*What you should do*
Exact reproduction of all the data is required, with pictures excluded.
#####
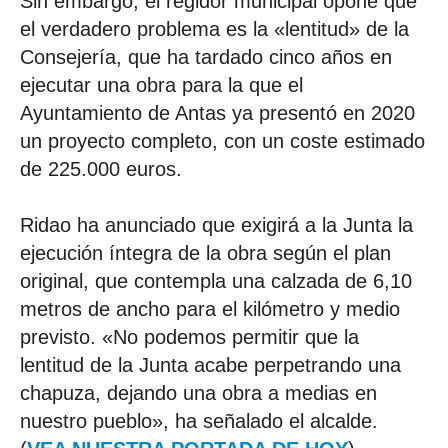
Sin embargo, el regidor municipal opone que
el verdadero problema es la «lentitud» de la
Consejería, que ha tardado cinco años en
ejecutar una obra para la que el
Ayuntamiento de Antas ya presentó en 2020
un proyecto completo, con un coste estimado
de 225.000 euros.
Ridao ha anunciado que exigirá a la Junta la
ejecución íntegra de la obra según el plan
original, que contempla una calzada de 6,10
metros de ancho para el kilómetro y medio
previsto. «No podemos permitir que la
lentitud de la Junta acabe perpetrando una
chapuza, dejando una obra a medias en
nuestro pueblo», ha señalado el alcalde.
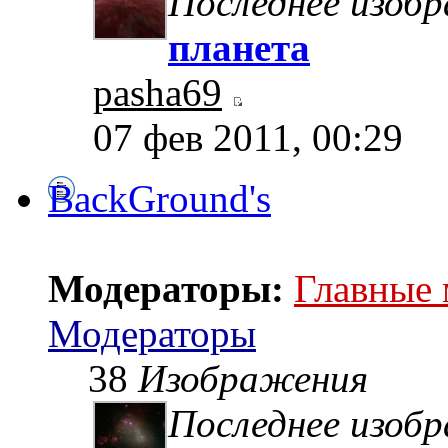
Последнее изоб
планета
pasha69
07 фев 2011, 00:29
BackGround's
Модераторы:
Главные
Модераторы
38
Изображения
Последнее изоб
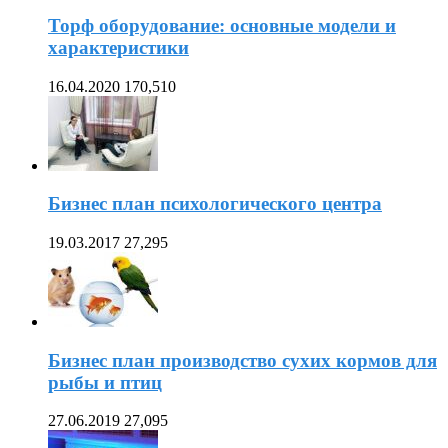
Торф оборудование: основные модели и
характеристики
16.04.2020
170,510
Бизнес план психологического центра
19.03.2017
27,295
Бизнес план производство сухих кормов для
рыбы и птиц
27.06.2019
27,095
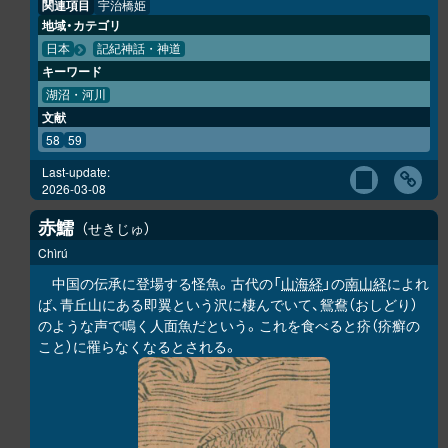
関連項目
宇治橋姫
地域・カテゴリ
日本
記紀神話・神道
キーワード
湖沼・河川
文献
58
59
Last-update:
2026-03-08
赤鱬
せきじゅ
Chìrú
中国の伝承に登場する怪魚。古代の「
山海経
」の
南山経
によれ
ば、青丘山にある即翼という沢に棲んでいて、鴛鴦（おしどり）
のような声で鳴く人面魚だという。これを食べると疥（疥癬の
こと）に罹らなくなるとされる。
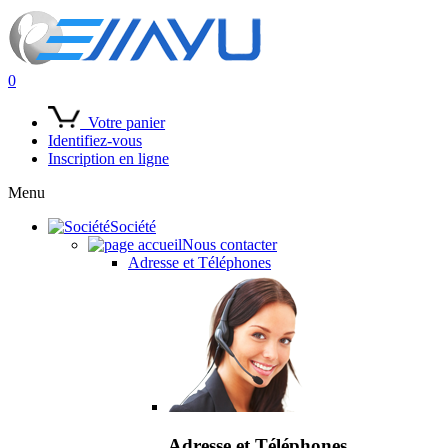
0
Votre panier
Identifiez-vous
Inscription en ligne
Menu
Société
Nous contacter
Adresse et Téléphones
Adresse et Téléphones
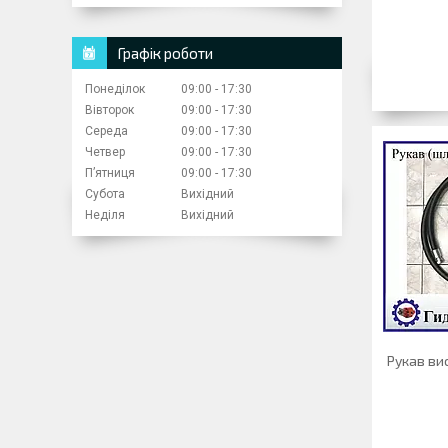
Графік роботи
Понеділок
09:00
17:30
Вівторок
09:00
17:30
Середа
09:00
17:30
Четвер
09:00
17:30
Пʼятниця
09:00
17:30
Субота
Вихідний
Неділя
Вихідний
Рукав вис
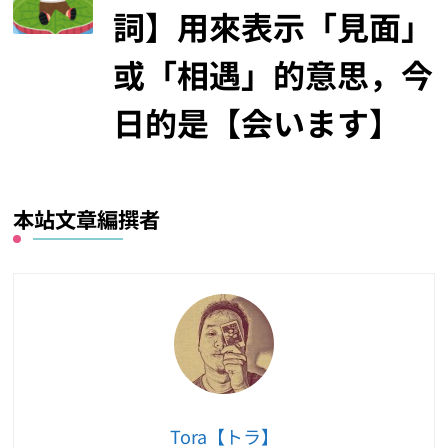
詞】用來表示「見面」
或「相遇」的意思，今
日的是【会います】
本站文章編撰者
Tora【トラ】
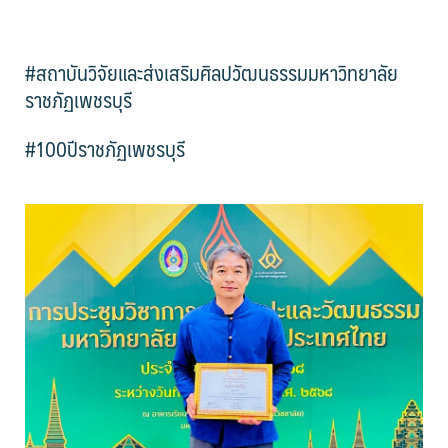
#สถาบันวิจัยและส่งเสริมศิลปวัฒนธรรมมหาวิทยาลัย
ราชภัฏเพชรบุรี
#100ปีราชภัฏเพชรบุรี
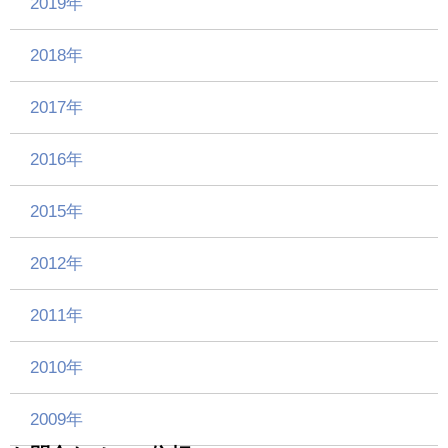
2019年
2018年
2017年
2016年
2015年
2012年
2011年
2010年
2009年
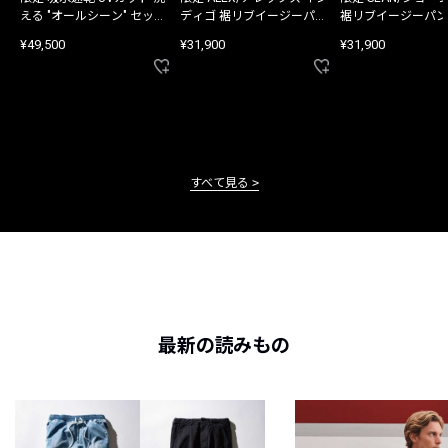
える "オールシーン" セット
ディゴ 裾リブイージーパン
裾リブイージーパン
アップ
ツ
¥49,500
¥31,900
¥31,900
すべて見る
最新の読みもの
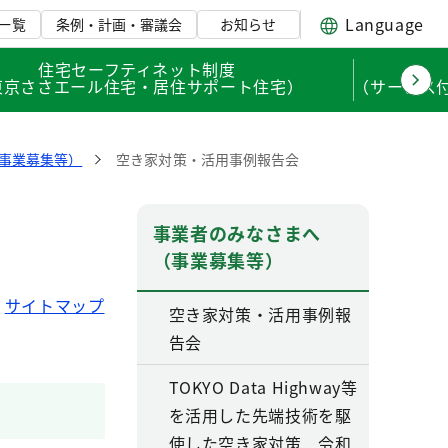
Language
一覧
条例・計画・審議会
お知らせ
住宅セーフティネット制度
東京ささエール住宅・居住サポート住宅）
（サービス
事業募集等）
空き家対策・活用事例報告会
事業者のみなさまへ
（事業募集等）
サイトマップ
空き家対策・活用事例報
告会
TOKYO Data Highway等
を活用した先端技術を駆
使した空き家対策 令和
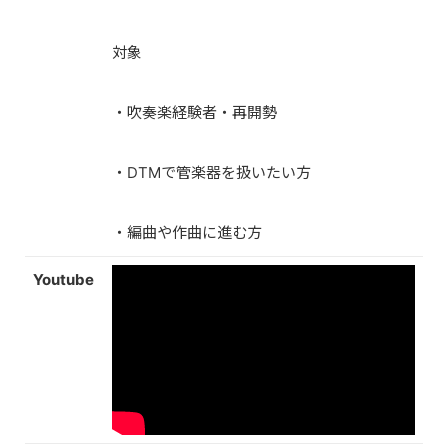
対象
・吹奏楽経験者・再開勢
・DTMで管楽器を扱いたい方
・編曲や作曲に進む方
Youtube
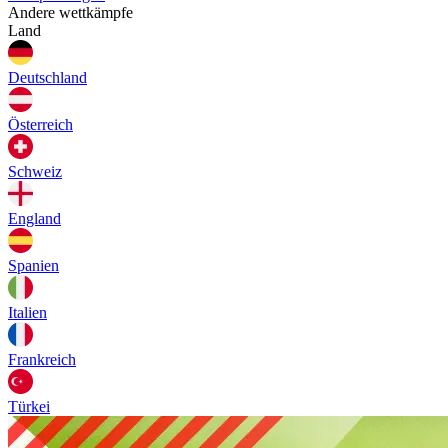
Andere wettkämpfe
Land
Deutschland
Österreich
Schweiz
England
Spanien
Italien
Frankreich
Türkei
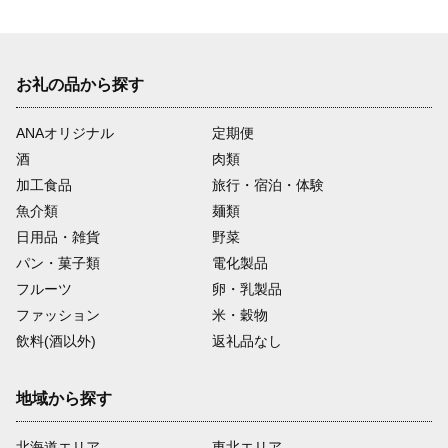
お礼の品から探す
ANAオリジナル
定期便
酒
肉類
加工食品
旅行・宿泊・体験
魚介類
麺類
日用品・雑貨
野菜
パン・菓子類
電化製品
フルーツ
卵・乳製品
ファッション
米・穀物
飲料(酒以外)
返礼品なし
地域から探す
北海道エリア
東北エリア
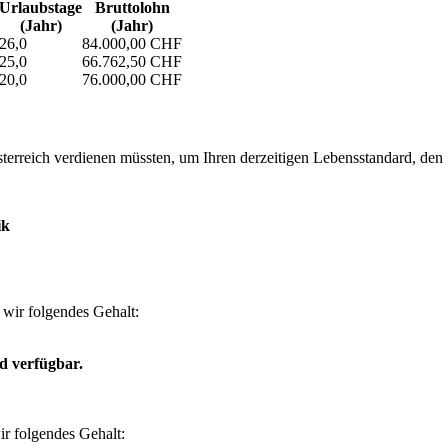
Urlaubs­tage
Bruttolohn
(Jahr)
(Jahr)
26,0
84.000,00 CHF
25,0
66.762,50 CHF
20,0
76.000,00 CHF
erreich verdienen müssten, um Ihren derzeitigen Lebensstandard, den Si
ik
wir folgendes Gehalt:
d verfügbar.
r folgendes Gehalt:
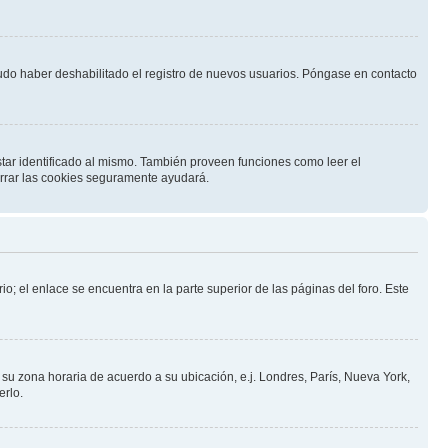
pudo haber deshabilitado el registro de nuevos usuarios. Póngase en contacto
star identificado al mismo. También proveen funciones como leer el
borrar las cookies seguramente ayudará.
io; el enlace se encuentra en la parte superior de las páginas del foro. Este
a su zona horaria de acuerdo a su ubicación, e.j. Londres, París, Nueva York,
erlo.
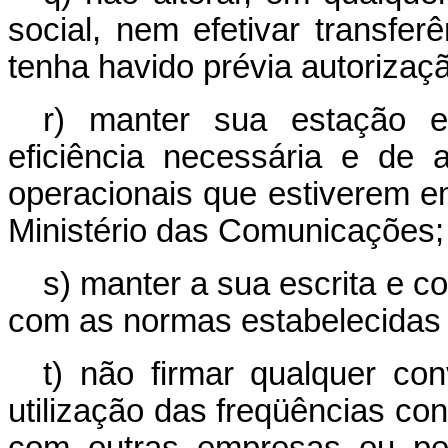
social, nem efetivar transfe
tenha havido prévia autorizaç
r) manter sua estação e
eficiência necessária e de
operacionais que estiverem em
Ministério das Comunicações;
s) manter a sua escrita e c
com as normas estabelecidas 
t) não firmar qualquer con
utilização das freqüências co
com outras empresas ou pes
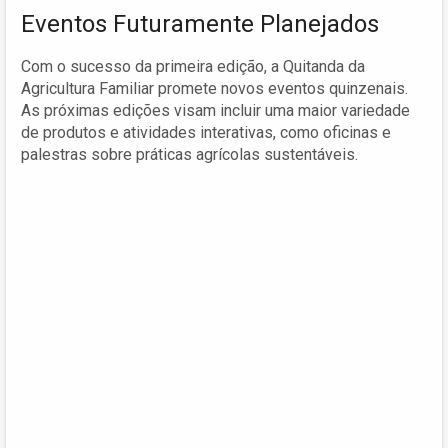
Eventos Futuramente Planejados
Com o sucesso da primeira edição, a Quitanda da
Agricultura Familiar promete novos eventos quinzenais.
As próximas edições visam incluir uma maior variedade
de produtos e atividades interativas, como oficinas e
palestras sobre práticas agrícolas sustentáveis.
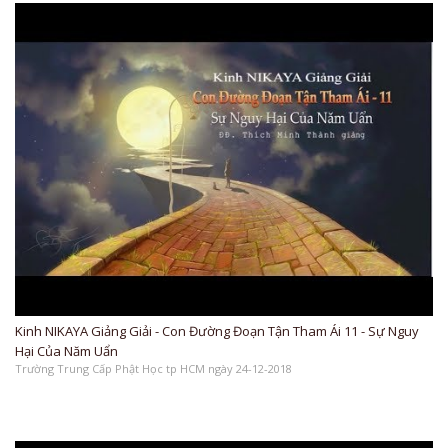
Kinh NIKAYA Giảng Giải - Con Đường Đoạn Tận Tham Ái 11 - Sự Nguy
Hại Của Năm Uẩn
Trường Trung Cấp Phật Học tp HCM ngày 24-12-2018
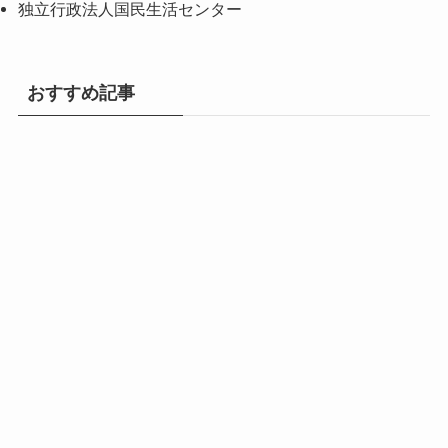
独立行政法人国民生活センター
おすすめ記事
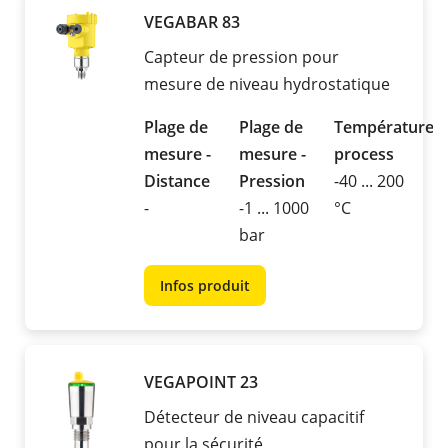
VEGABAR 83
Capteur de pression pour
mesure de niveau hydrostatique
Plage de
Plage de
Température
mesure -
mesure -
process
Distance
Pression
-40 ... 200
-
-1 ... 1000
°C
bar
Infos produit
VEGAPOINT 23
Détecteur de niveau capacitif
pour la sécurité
#####
*Answer*
Sin embargo, el regidor municipal opone que
el verdadero problema es la «lentitud» de la
Consejería, que ha tardado cinco años en
ejecutar una obra para la que el
Ayuntamiento de Antas ya presentó en 2020
un proyecto completo, con un coste estimado
de 225.000 euros.
Ridao ha anunciado que exigirá a la Junta la
ejecución íntegra de la obra según el plan
original, que contempla una calzada de 6,10
metros de ancho para el kilómetro y medio
previsto. «No podemos permitir que la
lentitud de la Junta acabe perpetrando una
chapuza, dejando una obra a medias en
nuestro pueblo», ha señalado el alcalde.
Последнее изоб
планета
pasha69
07 фев 2011, 00:29
BackGround's
Модераторы:
Главные
Модераторы
38
Изображения
Последнее изоб
Торф оборудование: основные модели и
характеристики
16.04.2020
170,510
Бизнес план психологического центра
19.03.2017
27,295
Бизнес план производство сухих кормов для
рыбы и птиц
27.06.2019
27,095
関連項目
宇治橋姫
地域・カテゴリ
日本
記紀神話・神道
キーワード
湖沼・河川
文献
58
59
Last-update:
2026-03-08
赤鱬
せきじゅ
Chìrú
中国の伝承に登場する怪魚。古代の「
山海経
」の
南山経
によれ
ば、青丘山にある即翼という沢に棲んでいて、鴛鴦（おしどり）
のような声で鳴く人面魚だという。これを食べると疥（疥癬の
こと）に罹らなくなるとされる。
0
Votre panier
Identifiez-vous
Inscription en ligne
Menu
Société
Nous contacter
Adresse et Téléphones
Adresse et Téléphones
Графік роботи
Понеділок
09:00
17:30
Вівторок
09:00
17:30
Середа
09:00
17:30
Четвер
09:00
17:30
Пʼятниця
09:00
17:30
Субота
Вихідний
Неділя
Вихідний
Рукав вис
詞】用來表示「見面」
或「相遇」的意思，今
日的是【会います】
本站文章編撰者
Tora【トラ】
#สถาบันวิจัยและส่งเสริมศิลปวัฒนธรรมมหาวิทยาลัย
ราชภัฏเพชรบุรี
#100ปีราชภัฏเพชรบุรี
2019年
2018年
2017年
2016年
2015年
2012年
2011年
2010年
2009年
える "オールシーン" セット
ディゴ 裾リブイージーパン
裾リブイージーパン
アップ
ツ
¥49,500
¥31,900
¥31,900
すべて見る
最新の読みもの
Language
一覧
条例・計画・審議会
お知らせ
住宅セーフティネット制度
東京ささエール住宅・居住サポート住宅）
（サービス
事業募集等）
空き家対策・活用事例報告会
事業者のみなさまへ
（事業募集等）
サイトマップ
空き家対策・活用事例報
告会
TOKYO Data Highway等
を活用した先端技術を駆
使した空き家対策 令和
対象
・吹奏楽経験者・再開勢
・DTMで管楽器を扱いたい方
・編曲や作曲に進む方
Youtube
Andere wettkämpfe
Land
Deutschland
Österreich
Schweiz
England
Spanien
Italien
Frankreich
Türkei
お礼の品から探す
ANAオリジナル
定期便
酒
肉類
加工食品
旅行・宿泊・体験
魚介類
麺類
日用品・雑貨
野菜
パン・菓子類
電化製品
フルーツ
卵・乳製品
ファッション
米・穀物
飲料(酒以外)
返礼品なし
地域から探す
北海道エリア
東北エリア
Urlaubs­tage
Bruttolohn
(Jahr)
(Jahr)
26,0
84.000,00 CHF
25,0
66.762,50 CHF
20,0
76.000,00 CHF
erreich verdienen müssten, um Ihren derzeitigen Lebensstandard, den Si
ik
wir folgendes Gehalt:
d verfügbar.
r folgendes Gehalt:
pudo haber deshabilitado el registro de nuevos usuarios. Póngase en contacto
star identificado al mismo. También proveen funciones como leer el
borrar las cookies seguramente ayudará.
io; el enlace se encuentra en la parte superior de las páginas del foro. Este
a su zona horaria de acuerdo a su ubicación, e.j. Londres, París, Nueva York,
erlo.
social, nem efetivar transfe
tenha havido prévia autorizaç
r) manter sua estação e
eficiência necessária e de
operacionais que estiverem em
Ministério das Comunicações;
s) manter a sua escrita e c
com as normas estabelecidas 
t) não firmar qualquer con
utilização das freqüências co
com outras empresas ou pes
Eventos Futuramente Planejados
Com o sucesso da primeira edição, a Quitanda da
Agricultura Familiar promete novos eventos quinzenais.
As próximas edições visam incluir uma maior variedade
de produtos e atividades interativas, como oficinas e
palestras sobre práticas agrícolas sustentáveis.
Kinh NIKAYA Giảng Giải - Con Đường Đoạn Tận Tham Ái 11 - Sự Nguy
Hại Của Năm Uẩn
Trường Trung Cấp Phật Học tp HCM ngày 24-12-2018
独立行政法人国民生活センター
おすすめ記事
VEGABAR 83
Capteur de pression pour
mesure de niveau hydrostatique
Plage de
Plage de
Température
mesure -
mesure -
process
Distance
Pression
-40 ... 200
-
-1 ... 1000
°C
bar
Infos produit
VEGAPOINT 23
Détecteur de niveau capacitif
pour la sécurité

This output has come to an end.